Secretions of VNN1-overexpressing PC cells aggravate islet dysfunction in vivo. (A and B) Average blood glucose levels of B6 diabetic mice before and after transplantation with 200 or 400 IEQ islets co-cultured or not with PC cells under the kidney capsule (5 mice in each group). (C) Immunohistochemical analysis of insulin in islets under the kidney capsule (indicated with black arrows). Data are presented as the mean ± SD (n=5). Data were analyzed using one-way ANOVA followed by Tukey's post-hoc test. *P<0.05, PV group compared with the PE group; ^#P<0.05, untreated group compared with the PE or PV group; ^$P<0.05 compared with untreated, PE or PV group at 14th week.

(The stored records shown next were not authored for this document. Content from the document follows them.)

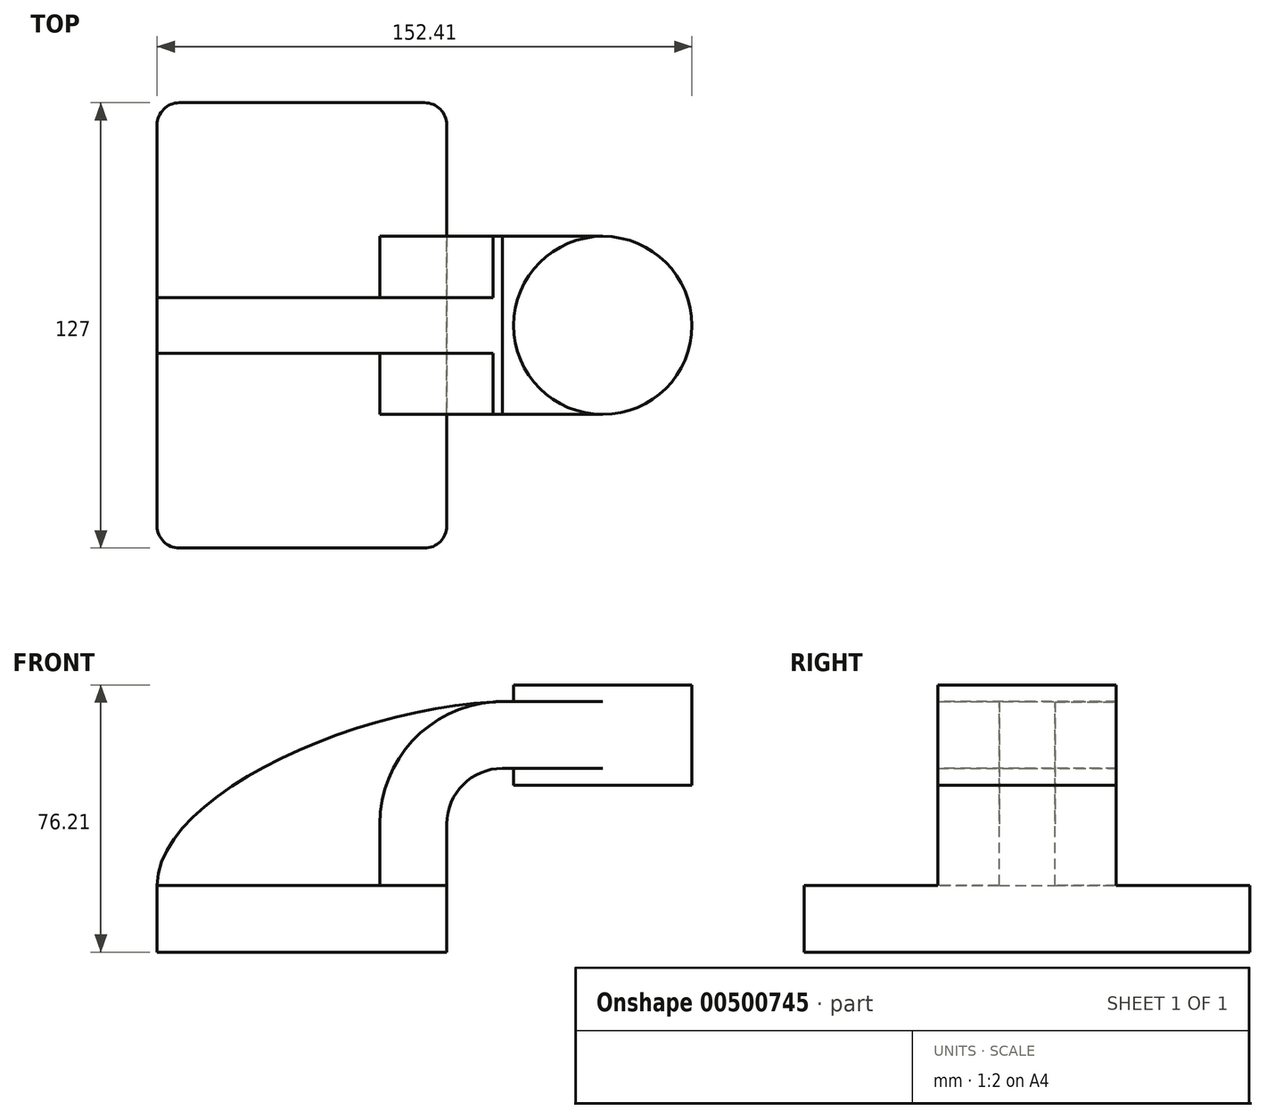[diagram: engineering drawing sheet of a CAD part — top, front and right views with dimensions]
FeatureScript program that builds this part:
annotation { "Feature Type Name" : "Feature", "Feature Type Description" : "" }
export const myFeature = defineFeature(function(context is Context, id is Id, definition is map)
    precondition{}
    {
        {
            var Q0;
            Q0=qCreatedBy(makeId("Front.planeOp"),FACE);
            var sketch = newSketch(context, id + "F0", { "sketchPlane" : qUnion([Q0])});
            skLineSegment(sketch, "E0.bottom", {"start": v(-41.28, -9.53) * mm, "end": v(41.28, -9.53) * mm});
            skLineSegment(sketch, "E0.top", {"start": v(-41.28, 9.53) * mm, "end": v(41.28, 9.53) * mm});
            skLineSegment(sketch, "E0.left", {"start": v(-41.28, -9.53) * mm, "end": v(-41.28, 9.53) * mm});
            skLineSegment(sketch, "E0.right", {"start": v(41.28, -9.53) * mm, "end": v(41.28, 9.53) * mm});
            skPoint(sketch, "E0.middle", {"position": v(0, 0) * mm});
            skLineSegment(sketch, "E1.bottom", {"start": v(60.33, 38.1) * mm, "end": v(111.12, 38.1) * mm});
            skLineSegment(sketch, "E1.top", {"start": v(60.33, 66.67) * mm, "end": v(111.12, 66.67) * mm});
            skLineSegment(sketch, "E1.left", {"start": v(60.33, 38.1) * mm, "end": v(60.33, 66.67) * mm});
            skLineSegment(sketch, "E1.right", {"start": v(111.12, 38.1) * mm, "end": v(111.12, 66.67) * mm});
            skPoint(sketch, "E1.middle", {"position": v(85.72, 52.39) * mm});
            skLineSegment(sketch, "E2", {"start": v(41.28, 9.53) * mm, "end": v(41.28, 27) * mm});
            skArc(sketch, "E3", {"start": v(41.27, 27) * mm, "mid": v(45.92, 38.23) * mm, "end": v(57.15, 42.88) * mm});
            skLineSegment(sketch, "E4", {"start": v(57.15, 42.88) * mm, "end": v(85.72, 42.88) * mm});
            skLineSegment(sketch, "E5", {"start": v(85.72, 38.1) * mm, "end": v(85.72, 66.67) * mm});
            skLineSegment(sketch, "E6.0", {"start": v(57.15, 61.93) * mm, "end": v(85.72, 61.93) * mm});
            skArc(sketch, "E6.1", {"start": v(22.23, 27) * mm, "mid": v(32.45, 51.7) * mm, "end": v(57.15, 61.93) * mm});
            skLineSegment(sketch, "E6.2", {"start": v(22.22, 9.53) * mm, "end": v(22.22, 27) * mm});
            skFitSpline(sketch, "E7", {"points": [v(-41.28, 9.53) * mm, v(57.15, 61.93) * mm], "startDerivative": vector(0.99, 78.17) * mm, "endDerivative": vector(122.04, 3.17) * mm});
            skSolve(sketch);
        }
        {
            var Q0;
            Q0=makeQuery(id+"F0.imprint","IMPRINT",FACE,{"disambiguationData":[TD([[makeQuery(id+"F0.imprint","IMPRINT",EDGE,{"derivedFrom":sQuery(id+"F0.wireOp",EDGE,"E0.bottom")}),1.0]])]});
            extrude(context, id + "F1", {"entities" : qUnion([Q0]), "endBound" : BoundingType.SYMMETRIC, "depth" : 127 * mm});
        }
        {
            var Q0;
            {var subQ0=sQuery(id+"F0.wireOp",EDGE,"E4");var subQ1=sQuery(id+"F0.wireOp",EDGE,"E1.left");var subQ2=makeQuery(id+"F0.imprint","INTERSECT",VERTEX,{"derivedFrom":[subQ1,subQ0]});Q0=makeQuery(id+"F0.imprint","IMPRINT",FACE,{"disambiguationData":[TD([[makeQuery(id+"F0.imprint","IMPRINT",EDGE,{"disambiguationData":[TD([[subQ2,-1.0]])],"derivedFrom":subQ1}),-1.0]])]});}
            var Q1;
            {var subQ1=sQuery(id+"F0.wireOp",EDGE,"E2");Q1=makeQuery(id+"F0.imprint","IMPRINT",FACE,{"disambiguationData":[TD([[makeQuery(id+"F0.imprint","IMPRINT",EDGE,{"derivedFrom":subQ1}),1.0]])]});}
            extrude(context, id + "F2", {"entities" : qUnion([Q0, Q1]), "operationType" : NewBodyOperationType.ADD, "endBound" : BoundingType.SYMMETRIC, "oppositeDirection" : true, "depth" : 50.8 * mm});
        }
        {
            var Q0;
            {var subQ3=sQuery(id+"F0.wireOp",EDGE,"E6.2");Q0=makeQuery(id+"F0.imprint","IMPRINT",FACE,{"disambiguationData":[TD([[makeQuery(id+"F0.imprint","IMPRINT",EDGE,{"derivedFrom":subQ3}),1.0]])]});}
            extrude(context, id + "F3", {"entities" : qUnion([Q0]), "operationType" : NewBodyOperationType.ADD, "endBound" : BoundingType.SYMMETRIC, "depth" : 15.88 * mm});
        }
        {
            var Q0;
            {var subQ4=sQuery(id+"F0.wireOp",EDGE,"E1.right");Q0=makeQuery(id+"F0.imprint","IMPRINT",FACE,{"disambiguationData":[TD([[makeQuery(id+"F0.imprint","IMPRINT",EDGE,{"derivedFrom":subQ4}),1.0]])]});}
            var Q1;
            Q1=sQuery(id+"F0.wireOp",EDGE,"E5");
            revolve(context, id + "F4", {"operationType" : NewBodyOperationType.ADD, "entities" : qUnion([Q0]), "axis" : qUnion([Q1]), "revolveType" : RevolveType.FULL});
        }
        {
            var Q0;
            Q0=makeQuery(id+"F1.opExtrude","CAP_EDGE",EDGE,{"disambiguationData":[OSD([sQuery(id+"F0.wireOp",EDGE,"E0.right")])],"isStart":false});
            var Q1;
            Q1=makeQuery(id+"F1.opExtrude","CAP_EDGE",EDGE,{"disambiguationData":[OSD([sQuery(id+"F0.wireOp",EDGE,"E0.left")])],"isStart":false});
            var Q2;
            Q2=makeQuery(id+"F1.opExtrude","CAP_EDGE",EDGE,{"disambiguationData":[OSD([sQuery(id+"F0.wireOp",EDGE,"E0.left")])],"isStart":true});
            var Q3;
            Q3=makeQuery(id+"F1.opExtrude","CAP_EDGE",EDGE,{"disambiguationData":[OSD([sQuery(id+"F0.wireOp",EDGE,"E0.right")])],"isStart":true});
            fillet(context, id + "F5", {"entities" : qUnion([Q0, Q1, Q2, Q3]), "radius" : 6.35 * mm, "tangentPropagation" : true, "allowEdgeOverflow" : false});
        }
    });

IEQ, islet equivalent; VNN1, Vanin-1; PV, PANC-1 cells with the stable overexpression of VNN1; PE, PANC-1 cells transfected with empty vector.

Figure 7.

Schematic diagram illustrating the mechanisms through which VNN1 in PC cells induces β-cell dedifferentiation by inhibiting the AMPK/GAPDH/Sirt1/FoxO1 signaling pathway. (A) PC cell membrane acquires VNN1 by endocytosis and forms a small vesicle. (B) The multivesicular body fuses with the PC cell membrane and releases VNN1-containing Exos. (C) VNN1 is transferred into β-cells by PC-Exos and inhibits the phosphorylation of AMPK. (D) The phosphorylation of cytoplasmic GAPDH is inhibited by inactivated AMPK. (E) GAPDH is prevented from redistributing into the nucleus and interacting with Sirt1; hence, Sirt1 activity is inhibited. (F) Sirt1 is prevented from binding with FoxO1. (G) FoxO1 cannot be deacetylated. (H) β-cell dedifferentiation is initiated thereof. PC, pancreatic cancer; VNN1, Vanin-1; AMPK, AMP-activated protein kinase; FoxO1, Forkhead box protein O1; Sirt1, sirtuin 1.